The time between announcement and notification for these Phase I remedy cases was 6.1 months, which was 0.6 months slower than the 1H 2017 average, and slower than both the 5.2 month average in CY 2017 and the 4.9 month average in CY 2016. During the pre-filing period, companies typically engage in extensive discussions with DG Competition staff over the scope and detail of the parties’ filing, which adds time to the formal schedule.
Average Period from Announcement to End of EU Phase I Remedy Cases (2011 – 1H 2018)
The U.S. agencies’ consent orders showed nearly the greatest reliance on upfront buyers in 1H 2018 as in any full year period measured by DAMITT in the past. The percentage of divestiture consent orders requiring upfront buyers rose to 86% in 1H 2018 as compared to 67% in 1H 2017 and 71% in CY 2017. The 2017 figures were anomalously low and the 1H 2018 figure is more in line with the three prior years in which the prevalence of upfront buyer requirements ranged from 86-87%. Both the DAMITT data and recent statements about merger remedies by U.S. agency officials strongly suggest that upfront buyer requirements are here to stay.
When an upfront buyer is required, merging parties must find a willing and able buyer; negotiate a purchase agreement with that buyer for the assets to be divested; and present that purchase agreement, the buyer’s business plan, and other information to the agency as part of the approval process before the merging parties can consummate their transaction. This process can add significant time to the investigation. DAMITT has observed that investigations ending with consents requiring upfront buyers lasted about two months longer than those with consents permitting the merging parties to find and negotiate with divestiture buyers after consummating their transaction.
U.S. Upfront vs. Post-Order Buyer Trend (2011 – 1H 2018)
The results are in from the AT&T/Time Warner trial and, surprisingly, the 205 days from complaint to district court decision was almost exactly as long as the 207-day average for the complaints filed in 2016.
The AT&T/Time Warner trial started only 123 days after the agency filed its complaint, nearly three weeks faster than the average of 140 days for complaints filed in 2016. But Judge Leon devoted nearly two weeks more to trial than the 2016 cases and took about a week longer to issue his 172-page opinion. What was once a 4-5 month process to litigate a contested transaction to judgment now appears to be a seven-month process.
Time to Litigate Government Antitrust Merger Challenges (Complaints Filed: 2011, 2015, 2016 and 2017)

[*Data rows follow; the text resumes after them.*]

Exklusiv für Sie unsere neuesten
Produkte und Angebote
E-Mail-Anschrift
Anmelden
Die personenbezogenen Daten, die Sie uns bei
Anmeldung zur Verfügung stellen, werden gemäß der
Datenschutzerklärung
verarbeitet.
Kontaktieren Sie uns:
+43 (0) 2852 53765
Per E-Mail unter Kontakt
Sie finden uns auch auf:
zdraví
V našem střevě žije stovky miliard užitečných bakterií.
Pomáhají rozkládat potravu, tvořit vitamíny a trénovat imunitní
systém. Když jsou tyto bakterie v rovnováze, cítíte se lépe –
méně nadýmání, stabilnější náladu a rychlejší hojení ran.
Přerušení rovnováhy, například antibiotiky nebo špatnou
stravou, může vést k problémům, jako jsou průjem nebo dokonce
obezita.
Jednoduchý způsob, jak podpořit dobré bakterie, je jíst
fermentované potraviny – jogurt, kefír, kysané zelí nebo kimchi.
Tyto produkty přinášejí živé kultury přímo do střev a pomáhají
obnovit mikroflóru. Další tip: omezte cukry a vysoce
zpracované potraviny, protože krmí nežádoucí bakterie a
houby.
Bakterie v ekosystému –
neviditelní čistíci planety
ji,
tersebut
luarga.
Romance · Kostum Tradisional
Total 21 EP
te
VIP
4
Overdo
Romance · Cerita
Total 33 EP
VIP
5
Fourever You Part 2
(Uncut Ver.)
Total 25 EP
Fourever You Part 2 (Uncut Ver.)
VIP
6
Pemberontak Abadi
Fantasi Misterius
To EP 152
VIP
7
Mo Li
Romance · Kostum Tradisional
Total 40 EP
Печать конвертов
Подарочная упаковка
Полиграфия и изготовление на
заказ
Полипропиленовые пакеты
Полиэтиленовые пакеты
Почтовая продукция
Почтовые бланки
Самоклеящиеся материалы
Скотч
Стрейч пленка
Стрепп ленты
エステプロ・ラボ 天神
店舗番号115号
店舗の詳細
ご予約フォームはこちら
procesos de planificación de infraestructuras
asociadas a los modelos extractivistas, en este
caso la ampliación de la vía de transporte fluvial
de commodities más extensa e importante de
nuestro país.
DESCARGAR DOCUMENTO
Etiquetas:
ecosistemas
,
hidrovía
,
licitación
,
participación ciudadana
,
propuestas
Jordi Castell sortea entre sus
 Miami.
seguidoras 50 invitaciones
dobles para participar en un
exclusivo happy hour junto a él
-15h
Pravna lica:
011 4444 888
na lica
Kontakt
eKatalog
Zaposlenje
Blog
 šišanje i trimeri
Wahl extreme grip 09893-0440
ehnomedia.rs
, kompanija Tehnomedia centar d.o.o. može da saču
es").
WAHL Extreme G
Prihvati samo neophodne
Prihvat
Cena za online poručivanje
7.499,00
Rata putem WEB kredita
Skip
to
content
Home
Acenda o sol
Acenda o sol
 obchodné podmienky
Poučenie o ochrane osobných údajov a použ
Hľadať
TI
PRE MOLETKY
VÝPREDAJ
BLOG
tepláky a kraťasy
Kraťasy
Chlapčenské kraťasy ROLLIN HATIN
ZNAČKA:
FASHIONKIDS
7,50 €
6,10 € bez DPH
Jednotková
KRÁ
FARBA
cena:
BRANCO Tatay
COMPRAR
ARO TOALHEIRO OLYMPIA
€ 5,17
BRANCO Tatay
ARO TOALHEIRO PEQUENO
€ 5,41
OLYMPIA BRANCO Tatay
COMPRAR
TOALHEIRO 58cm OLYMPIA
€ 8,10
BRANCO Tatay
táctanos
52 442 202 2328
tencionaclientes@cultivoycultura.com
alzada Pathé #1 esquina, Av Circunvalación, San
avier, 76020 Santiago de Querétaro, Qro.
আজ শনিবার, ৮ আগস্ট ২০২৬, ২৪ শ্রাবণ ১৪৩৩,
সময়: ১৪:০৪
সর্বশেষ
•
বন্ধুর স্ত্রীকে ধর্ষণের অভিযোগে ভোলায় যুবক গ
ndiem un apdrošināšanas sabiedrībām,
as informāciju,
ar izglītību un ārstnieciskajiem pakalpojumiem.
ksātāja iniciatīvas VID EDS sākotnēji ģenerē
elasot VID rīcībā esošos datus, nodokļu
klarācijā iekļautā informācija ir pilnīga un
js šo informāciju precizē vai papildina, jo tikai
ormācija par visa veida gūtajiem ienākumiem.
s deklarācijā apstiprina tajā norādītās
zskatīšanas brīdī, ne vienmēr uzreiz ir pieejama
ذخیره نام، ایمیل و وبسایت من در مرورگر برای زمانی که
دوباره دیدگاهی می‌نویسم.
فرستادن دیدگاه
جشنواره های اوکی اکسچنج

The duration of significant investigations resolved during 1H 2018 in both the United States and the EU may be plateauing – if not reversing – the trend to longer investigations observed by DAMITT over the past few years. While the circumstances of future antitrust-sensitive transactions may lead to results above or below DAMITT averages, the latest statistics suggest that parties to the hypothetical average “significant” deal subject to review only in the United States would have to plan on approximately 10-11 months for the agencies to investigate a transaction and another seven months if they want to preserve their right to litigate an adverse agency decision. Deal timetables for cases likely to go to a European Phase II need to account for an average lapse of closer to 14 months from announcement to clearance. After slight declines in the number of significant investigations during 2017 relative to 2016, the data for the first half of the year suggest that 2018 may be a busy year for antitrust enforcers in both the United States and the EU.